Monthly Archives: July 2013

Latex Rug Backing Stuck to Floor

I recently had a client call me for advice.  She had purchased a seagrass carpet (not from us).  She explained that the latex backing on the rug had disintegrated and had stuck to the floor.  My thinking was this was a relatively minor issue that might require that some dust be swept or vacuumed.  Was I ever wrong!  Here’s a picture of the damaged floor:

Latex rug backing damaged the wood floor.

The latex backing on this seagrass rug has damaged the wood floor.

The wood floor is absolutely gorgeous, except where it is damaged.  What a shame.  The rug is beyond saving.  I immediately had two thoughts:

  1. How do we fix this wood floor?
  2. What can be done to prevent this from happening.

If this should happen to you, this is what I suggested

Removing the Latex Backing that is Stuck to the Wood Floor

  1. Use a plastic scraper to remove as much latex as possible without vigorously scraping.  I have a plastic scraper we use to clean dinnerware at home that has rounded edges.  Something like that sounds perfect for this.
  2. Apply a solvent to the latex rubber to soften it.  When we find a solvent that softens a material, the material may be softened for a while, but then the solvent evaporates and the material will reharden.  So leaving a solvent on for “several days” does no good.  Usually about 15 minutes or so is good.
  3. Assuming we’ve found a solvent to soften the material, use the plastic scraper again to remove the latex material.
  4. So, which solvent should you use?  Mineral spirits are usually (but not always) safe for floors.  I’d start with that.  If that does not work, then I’d try denatured alcohol next.
  5. BEFORE USING ANY SOLVENT, always test the solvent in an inconspicuous area of the floor first, to be certain it will not affect the finish.  We do not want to remove, soften, or haze the existing finish.  Do not proceed until you are certain that the solvent you are considering will not damage your floor.
  6. Once the latex material has been removed, one last swipe with a clean rag or towel and a little of the (tested for safeness) solvent can help restore the floor’s luster.

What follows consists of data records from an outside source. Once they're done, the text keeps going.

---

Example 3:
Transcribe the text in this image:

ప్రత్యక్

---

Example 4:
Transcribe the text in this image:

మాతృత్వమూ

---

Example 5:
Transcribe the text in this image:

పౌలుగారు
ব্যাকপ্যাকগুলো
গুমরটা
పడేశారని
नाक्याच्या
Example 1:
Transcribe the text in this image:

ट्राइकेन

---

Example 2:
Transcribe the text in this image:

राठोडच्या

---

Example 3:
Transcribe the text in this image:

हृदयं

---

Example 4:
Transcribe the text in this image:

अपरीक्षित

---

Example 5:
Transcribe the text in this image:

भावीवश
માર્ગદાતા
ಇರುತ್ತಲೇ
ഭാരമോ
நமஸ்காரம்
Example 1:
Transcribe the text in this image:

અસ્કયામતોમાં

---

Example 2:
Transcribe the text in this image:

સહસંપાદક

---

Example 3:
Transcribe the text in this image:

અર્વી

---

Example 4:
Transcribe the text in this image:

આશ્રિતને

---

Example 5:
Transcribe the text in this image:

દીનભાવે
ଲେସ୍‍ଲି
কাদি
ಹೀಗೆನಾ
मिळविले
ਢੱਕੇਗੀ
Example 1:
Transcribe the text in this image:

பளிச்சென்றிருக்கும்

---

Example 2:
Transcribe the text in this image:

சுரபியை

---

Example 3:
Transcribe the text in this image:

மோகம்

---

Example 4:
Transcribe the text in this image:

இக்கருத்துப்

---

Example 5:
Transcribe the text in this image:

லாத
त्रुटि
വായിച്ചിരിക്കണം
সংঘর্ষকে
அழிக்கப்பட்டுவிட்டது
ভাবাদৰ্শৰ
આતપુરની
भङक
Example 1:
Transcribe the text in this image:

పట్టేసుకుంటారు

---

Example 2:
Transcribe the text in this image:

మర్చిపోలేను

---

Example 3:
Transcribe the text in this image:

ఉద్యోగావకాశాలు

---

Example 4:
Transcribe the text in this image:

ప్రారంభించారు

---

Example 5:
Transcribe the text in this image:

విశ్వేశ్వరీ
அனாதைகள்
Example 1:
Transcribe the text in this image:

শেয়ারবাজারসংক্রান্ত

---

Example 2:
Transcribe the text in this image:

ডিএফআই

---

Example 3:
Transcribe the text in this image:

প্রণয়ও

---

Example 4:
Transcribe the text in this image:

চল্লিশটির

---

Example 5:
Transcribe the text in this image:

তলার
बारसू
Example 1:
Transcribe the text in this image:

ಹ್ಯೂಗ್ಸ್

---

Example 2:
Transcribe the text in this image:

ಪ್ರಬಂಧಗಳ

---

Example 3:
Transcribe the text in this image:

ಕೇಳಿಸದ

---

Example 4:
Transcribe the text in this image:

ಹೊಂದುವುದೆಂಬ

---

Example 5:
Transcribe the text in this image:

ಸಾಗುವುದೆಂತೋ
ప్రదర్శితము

All of this may be for nought.  We’ll know fairly soon if we are successfully removing the latex backing that is damaging the floor.  If not, then the floor may need to be sanded and refinished.

How Do We Prevent This?

The Wood Floor Covering Association (WFCA) does not recommend putting anything over your wood floor with a solid rubber or latex backing.  They don’t breathe, and condensation can accumulate under the non-porous material and damage the finish.  Non-slip rug paddings are made with ventilation so this is not an issue for non-slip products.

A quality felt rug padding would have been a small investment to protect the floor.

Our client acknowledged this and added in response: “As you see, this is an incredible mess. In reading the labeling that comes with the carpet, it recommends using padding, but it doesn’t explain why the recommendation is made. I thought padding was to make it softer to walk on and prevent slippage. Do you think the average person would expect this type of disintegration would happen without a more specific warning?”

No.  The average person would not expect that type of disintegration and damage.  I’m in the rug business, and I wouldn’t expect that either.  Even given the recommendation of the WFCA.  Even given the label on the rug that “recommends” a rug pad.  (It does not say a rug pad is required).  This is a defective product.

This seagrass rug is the type of product that is commonly sold by catalog retailers that import cheaply made Chinese products.  The initial savings can potentially cost hundreds of dollars in damages, stress, and aggravation.  Our client probably did not buy this product for price, but looks. And if she knew that there is a difference in quality, and what the difference is, the small additional cost for a quality product would be negligible to her.

So how do you, a consumer, know the difference?  You can’t be an expert in everything.  So here are some guidelines:

  • If you want to buy a rug, purchase it from someone who sells rugs.  They are specialists in that.  Catalogs and store that sell “everything under the sun” can not possibly be experts or knowledgeable about everything they sell.  This is true for any product.
  • Manufacturers of quality products are proud to put their name on it.  Cheap imports often hide behind the anonymity afforded by being in a foreign land, using a different language, and not putting the manufacturer’s name prominently on the product.  This does not mean that products that are not made in the U.S.A. are not good quality.  There are many quality manufacturers around the globe.  But see if they put their name on it.  That’s often telling.

I don’t know the brand of this seagrass rug.  I didn’t ask if it had one.  There is always the possibility that it was made by a maker with a good reputation that just had something go wrong.  But again, a maker with a good reputation will stand behind the product.  If you don’t even know who made it, it can be more difficult to get service.

Close up of defective latex backing.

Closeup of latex backing stuck to a wood floor.